Out of this networking a consensus emerged. The entire structure of societies and all relations between men and women had to be reevaluated. This is a fundamental change in approach. Could women be fully empowered to take their rightful place as equal partners with men in all acpects of life? This was revolutionary stuff– a strong affirmation of the importance of empowerment. The history of these four conferences is the shift from a welfare approach to an empowerment approach.
(A little anecdote here. Sometimes we think changes take geologic time- then events suddenly explode, and life just isnt exactly the same. Something happens you wouldn’t imagine to be possible. Walking in Brooklyn in a strictly orthodox neighborhood– we see a group of women standing outside a building chanting in Yiddish: Gib a ghett! Gib a ghett! ( Give a divorce! ) My husband turns to a small group of orthodox men watching and smirking- he asks-what’s happening? I cant ask of course, because they won’t speak to me. An orthodox man has refused a divorce, and the women are demonstrating in the street. This event happened five or six years ago. Twenty years ago it would have inconceivable.)

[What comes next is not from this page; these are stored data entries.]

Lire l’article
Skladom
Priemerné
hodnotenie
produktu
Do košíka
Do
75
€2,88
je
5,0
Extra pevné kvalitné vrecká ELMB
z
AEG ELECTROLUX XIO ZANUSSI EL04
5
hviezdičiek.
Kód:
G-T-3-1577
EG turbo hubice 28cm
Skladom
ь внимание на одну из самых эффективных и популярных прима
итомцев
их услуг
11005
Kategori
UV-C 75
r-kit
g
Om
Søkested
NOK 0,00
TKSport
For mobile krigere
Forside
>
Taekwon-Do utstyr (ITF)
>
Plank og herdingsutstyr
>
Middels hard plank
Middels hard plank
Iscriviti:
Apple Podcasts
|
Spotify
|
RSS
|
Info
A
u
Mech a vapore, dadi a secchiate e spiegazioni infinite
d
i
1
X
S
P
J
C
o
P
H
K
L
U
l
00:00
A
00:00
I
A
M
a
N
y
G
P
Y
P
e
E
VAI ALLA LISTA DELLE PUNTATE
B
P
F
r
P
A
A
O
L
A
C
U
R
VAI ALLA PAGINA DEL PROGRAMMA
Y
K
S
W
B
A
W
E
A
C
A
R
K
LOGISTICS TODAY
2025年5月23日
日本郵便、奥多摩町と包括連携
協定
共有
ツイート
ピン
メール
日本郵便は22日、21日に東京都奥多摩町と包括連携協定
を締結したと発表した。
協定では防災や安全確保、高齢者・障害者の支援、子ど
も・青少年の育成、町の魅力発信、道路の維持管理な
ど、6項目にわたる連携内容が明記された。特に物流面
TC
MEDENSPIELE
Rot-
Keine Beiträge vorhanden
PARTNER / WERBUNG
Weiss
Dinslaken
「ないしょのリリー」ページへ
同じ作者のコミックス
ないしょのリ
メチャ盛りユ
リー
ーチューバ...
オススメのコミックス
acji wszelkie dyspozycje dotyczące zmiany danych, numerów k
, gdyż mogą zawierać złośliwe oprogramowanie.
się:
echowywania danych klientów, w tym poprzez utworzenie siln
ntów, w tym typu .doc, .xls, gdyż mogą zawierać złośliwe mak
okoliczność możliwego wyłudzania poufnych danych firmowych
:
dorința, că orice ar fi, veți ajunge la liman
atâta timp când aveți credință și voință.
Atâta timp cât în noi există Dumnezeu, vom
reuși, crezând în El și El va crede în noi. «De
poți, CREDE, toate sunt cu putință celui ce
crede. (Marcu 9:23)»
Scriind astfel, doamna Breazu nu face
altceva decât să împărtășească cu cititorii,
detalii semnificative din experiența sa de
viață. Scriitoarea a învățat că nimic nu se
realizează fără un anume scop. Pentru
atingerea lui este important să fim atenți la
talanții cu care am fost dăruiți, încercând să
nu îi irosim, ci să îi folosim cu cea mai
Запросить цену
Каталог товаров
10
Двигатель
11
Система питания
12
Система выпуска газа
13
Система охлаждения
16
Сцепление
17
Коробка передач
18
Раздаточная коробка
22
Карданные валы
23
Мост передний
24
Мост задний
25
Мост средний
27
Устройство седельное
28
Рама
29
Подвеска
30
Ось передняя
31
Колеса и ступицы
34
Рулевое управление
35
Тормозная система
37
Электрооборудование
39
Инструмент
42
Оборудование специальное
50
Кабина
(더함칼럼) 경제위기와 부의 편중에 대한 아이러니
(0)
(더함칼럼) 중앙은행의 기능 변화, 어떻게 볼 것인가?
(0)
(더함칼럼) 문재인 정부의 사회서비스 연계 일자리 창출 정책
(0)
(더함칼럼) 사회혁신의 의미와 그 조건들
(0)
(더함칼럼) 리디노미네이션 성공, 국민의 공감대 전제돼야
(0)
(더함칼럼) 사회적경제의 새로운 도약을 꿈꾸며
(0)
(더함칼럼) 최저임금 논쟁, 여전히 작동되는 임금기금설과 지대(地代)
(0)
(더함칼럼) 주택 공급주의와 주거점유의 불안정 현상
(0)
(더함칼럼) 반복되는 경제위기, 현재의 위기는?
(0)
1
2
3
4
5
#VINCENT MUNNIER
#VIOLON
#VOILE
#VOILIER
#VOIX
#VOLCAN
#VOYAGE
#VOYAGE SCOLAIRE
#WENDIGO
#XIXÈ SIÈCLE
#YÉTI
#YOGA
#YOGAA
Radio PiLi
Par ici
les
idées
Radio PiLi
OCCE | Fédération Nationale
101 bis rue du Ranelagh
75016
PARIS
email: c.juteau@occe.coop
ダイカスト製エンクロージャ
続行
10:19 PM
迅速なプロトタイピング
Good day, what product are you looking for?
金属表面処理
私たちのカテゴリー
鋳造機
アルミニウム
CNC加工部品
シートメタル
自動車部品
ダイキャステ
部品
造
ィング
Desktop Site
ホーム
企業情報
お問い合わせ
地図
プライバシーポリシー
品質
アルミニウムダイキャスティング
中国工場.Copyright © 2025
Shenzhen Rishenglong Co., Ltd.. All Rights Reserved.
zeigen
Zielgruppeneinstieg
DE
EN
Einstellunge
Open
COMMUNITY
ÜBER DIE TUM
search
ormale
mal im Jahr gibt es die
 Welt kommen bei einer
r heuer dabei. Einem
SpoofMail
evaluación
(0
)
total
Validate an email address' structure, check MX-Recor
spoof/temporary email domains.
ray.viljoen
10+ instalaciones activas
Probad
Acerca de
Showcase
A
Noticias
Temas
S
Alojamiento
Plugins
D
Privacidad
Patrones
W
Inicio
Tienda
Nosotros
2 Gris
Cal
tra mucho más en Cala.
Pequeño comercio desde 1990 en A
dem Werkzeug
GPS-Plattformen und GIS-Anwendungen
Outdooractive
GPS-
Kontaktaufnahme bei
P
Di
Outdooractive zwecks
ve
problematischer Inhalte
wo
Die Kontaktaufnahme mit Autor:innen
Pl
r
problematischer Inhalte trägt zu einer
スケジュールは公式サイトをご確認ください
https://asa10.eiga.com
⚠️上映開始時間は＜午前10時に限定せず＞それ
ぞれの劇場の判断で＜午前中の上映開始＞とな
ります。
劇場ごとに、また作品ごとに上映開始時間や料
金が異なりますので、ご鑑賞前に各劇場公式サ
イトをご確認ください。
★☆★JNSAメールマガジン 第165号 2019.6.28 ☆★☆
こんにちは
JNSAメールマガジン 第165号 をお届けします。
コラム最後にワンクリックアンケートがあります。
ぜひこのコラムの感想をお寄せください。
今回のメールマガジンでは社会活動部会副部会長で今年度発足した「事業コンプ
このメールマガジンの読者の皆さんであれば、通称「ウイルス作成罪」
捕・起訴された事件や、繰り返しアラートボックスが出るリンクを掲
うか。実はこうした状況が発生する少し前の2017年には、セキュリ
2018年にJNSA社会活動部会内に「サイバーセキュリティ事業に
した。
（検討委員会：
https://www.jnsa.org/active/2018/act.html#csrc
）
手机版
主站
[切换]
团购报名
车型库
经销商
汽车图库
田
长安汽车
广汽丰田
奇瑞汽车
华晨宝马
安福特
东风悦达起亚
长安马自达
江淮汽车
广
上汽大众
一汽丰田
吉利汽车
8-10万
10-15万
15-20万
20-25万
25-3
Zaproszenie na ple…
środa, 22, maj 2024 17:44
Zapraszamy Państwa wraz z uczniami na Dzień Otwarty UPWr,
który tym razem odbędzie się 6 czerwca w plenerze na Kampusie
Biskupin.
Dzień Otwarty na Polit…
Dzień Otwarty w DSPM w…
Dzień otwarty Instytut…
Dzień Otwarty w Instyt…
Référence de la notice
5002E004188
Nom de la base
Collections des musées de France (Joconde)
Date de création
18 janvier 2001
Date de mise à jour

The beginnings of empowerment is reflected in a quote by the president of a peasant group meeting in Pakistan. “The worst part of women’s oppression is that we accept it as natural. But we have the power to change it. The government won’t do it for us, nor will funding from far-off places. We women should rely on ourselves and no one else.”
The point of this quote is that it reflects an increase of confidence. Changes in thinking can be a source of empowerment. Money– and access to money is anothe effective source of empowerment. The Gramein Bank in Bangladesh lends money at low interest rates to women to start small businesses. Most loans are repaid and these ongoing loans become a source of independent credit and money.At first some men were unhappy at the change in roles. But after a while the help to the family income brought acceptance.
Perhaps the most dramatic example of the empowerment of women is the UN push to have women participate in conflict resolution, peacemaking and peacebuilding.Britain has taken steps to ensure that women are included in the peace process in Northern Ireland. From Burundi to Guatemala, their participation has helped to provide support for vulnerable groups. One recent example is the Mano River Women’s Peace Network, representing the kind of regional cooperation and fearless involvement in human rights issues, that does not attract much attention from the mainstream press. This network brought together women from the civil war torn countries of Sierra Leone, Liberia and Guinea.They were working with child soldiers who had been conscripted by warring armies and taught to commit atrocities. With these women’s help the children were demobilized and reintegrated into communities. When peace negotiations failed, these women brought the heads of state of their three countries back to the table after negotiations had broken down– a remarkable achievement The Human Rights United Nations Prize is a testimony to their work.
Up to now, we have looked at women, particularly in developing countries, in the image of a touching poster–an emaciated African mother holding a starving child to her breast. Its still true and its still happening in some places as much as ever. But we need to imagine a different picture of men and women in partnership at work, equal laborers and creators. We need to imagine this first, in order to make it happen Many years of patient and persistent work and study by the United Nations have clarified the idea that true equality for women is vital for human progress, essential for the benefit of all.